• **DATA EXTRACTS**:
#####

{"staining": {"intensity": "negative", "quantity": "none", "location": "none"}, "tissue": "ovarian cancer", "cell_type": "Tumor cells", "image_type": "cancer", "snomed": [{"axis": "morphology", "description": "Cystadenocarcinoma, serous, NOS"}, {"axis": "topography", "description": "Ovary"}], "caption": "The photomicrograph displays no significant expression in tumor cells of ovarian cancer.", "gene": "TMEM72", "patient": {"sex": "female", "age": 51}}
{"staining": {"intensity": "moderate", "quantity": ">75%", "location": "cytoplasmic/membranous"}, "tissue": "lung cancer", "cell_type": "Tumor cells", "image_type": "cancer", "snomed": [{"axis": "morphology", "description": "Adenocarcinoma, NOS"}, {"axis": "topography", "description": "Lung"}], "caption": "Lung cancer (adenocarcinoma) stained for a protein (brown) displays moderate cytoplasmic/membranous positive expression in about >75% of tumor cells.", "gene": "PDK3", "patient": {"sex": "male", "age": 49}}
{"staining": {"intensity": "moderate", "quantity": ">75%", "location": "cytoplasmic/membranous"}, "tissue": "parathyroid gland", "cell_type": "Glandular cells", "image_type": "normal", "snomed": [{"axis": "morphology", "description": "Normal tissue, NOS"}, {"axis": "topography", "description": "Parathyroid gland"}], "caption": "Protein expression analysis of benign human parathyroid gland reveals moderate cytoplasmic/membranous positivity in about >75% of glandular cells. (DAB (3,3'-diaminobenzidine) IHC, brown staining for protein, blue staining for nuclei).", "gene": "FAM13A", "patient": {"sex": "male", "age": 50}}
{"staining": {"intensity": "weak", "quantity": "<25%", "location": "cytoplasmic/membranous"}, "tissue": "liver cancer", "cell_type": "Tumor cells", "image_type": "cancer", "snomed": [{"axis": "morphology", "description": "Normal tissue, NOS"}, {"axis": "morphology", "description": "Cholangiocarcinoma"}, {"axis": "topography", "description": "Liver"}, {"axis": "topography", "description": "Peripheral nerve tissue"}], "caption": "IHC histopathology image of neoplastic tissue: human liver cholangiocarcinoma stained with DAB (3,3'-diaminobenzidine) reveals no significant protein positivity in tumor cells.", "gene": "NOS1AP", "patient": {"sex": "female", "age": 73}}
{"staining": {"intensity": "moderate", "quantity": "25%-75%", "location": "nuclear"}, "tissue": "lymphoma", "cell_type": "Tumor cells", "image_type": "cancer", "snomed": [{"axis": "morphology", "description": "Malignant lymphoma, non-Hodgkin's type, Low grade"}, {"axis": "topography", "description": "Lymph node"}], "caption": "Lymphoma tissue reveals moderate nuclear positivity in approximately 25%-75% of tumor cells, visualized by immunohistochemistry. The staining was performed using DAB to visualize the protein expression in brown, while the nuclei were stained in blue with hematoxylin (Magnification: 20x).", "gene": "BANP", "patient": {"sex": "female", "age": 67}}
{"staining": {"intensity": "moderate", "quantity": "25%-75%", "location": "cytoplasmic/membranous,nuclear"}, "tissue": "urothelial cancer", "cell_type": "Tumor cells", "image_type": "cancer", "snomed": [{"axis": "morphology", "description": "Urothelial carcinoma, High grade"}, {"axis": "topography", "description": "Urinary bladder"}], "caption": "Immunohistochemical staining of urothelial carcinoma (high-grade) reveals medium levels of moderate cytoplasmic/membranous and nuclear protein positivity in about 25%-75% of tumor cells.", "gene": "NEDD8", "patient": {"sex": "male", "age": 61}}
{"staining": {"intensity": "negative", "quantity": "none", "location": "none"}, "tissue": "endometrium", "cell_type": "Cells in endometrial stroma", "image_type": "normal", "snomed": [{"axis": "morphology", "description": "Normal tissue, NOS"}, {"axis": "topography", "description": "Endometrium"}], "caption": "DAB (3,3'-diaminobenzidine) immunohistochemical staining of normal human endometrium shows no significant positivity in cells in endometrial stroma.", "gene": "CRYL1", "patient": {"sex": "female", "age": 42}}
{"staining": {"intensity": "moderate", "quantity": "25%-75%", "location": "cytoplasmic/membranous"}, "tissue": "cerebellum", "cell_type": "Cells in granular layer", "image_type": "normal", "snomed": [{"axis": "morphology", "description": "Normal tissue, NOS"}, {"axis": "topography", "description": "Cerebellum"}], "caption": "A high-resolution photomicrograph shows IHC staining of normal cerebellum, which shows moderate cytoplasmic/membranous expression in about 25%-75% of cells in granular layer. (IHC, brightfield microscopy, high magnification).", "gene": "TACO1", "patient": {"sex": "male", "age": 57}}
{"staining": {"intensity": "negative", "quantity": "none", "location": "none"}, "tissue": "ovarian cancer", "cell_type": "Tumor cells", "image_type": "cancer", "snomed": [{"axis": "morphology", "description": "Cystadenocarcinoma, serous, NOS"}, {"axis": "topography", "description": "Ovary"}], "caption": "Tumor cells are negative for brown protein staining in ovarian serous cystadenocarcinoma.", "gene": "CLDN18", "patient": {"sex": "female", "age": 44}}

#####

• **TO DO**:
Retype, in the same exact form, the lines of the material above from the line holding "cancer (adenocarcinoma) stained" through the line holding "expression analysis of".

• **RESULT OF THIS TASK**:
{"staining": {"intensity": "moderate", "quantity": ">75%", "location": "cytoplasmic/membranous"}, "tissue": "lung cancer", "cell_type": "Tumor cells", "image_type": "cancer", "snomed": [{"axis": "morphology", "description": "Adenocarcinoma, NOS"}, {"axis": "topography", "description": "Lung"}], "caption": "Lung cancer (adenocarcinoma) stained for a protein (brown) displays moderate cytoplasmic/membranous positive expression in about >75% of tumor cells.", "gene": "PDK3", "patient": {"sex": "male", "age": 49}}
{"staining": {"intensity": "moderate", "quantity": ">75%", "location": "cytoplasmic/membranous"}, "tissue": "parathyroid gland", "cell_type": "Glandular cells", "image_type": "normal", "snomed": [{"axis": "morphology", "description": "Normal tissue, NOS"}, {"axis": "topography", "description": "Parathyroid gland"}], "caption": "Protein expression analysis of benign human parathyroid gland reveals moderate cytoplasmic/membranous positivity in about >75% of glandular cells. (DAB (3,3'-diaminobenzidine) IHC, brown staining for protein, blue staining for nuclei).", "gene": "FAM13A", "patient": {"sex": "male", "age": 50}}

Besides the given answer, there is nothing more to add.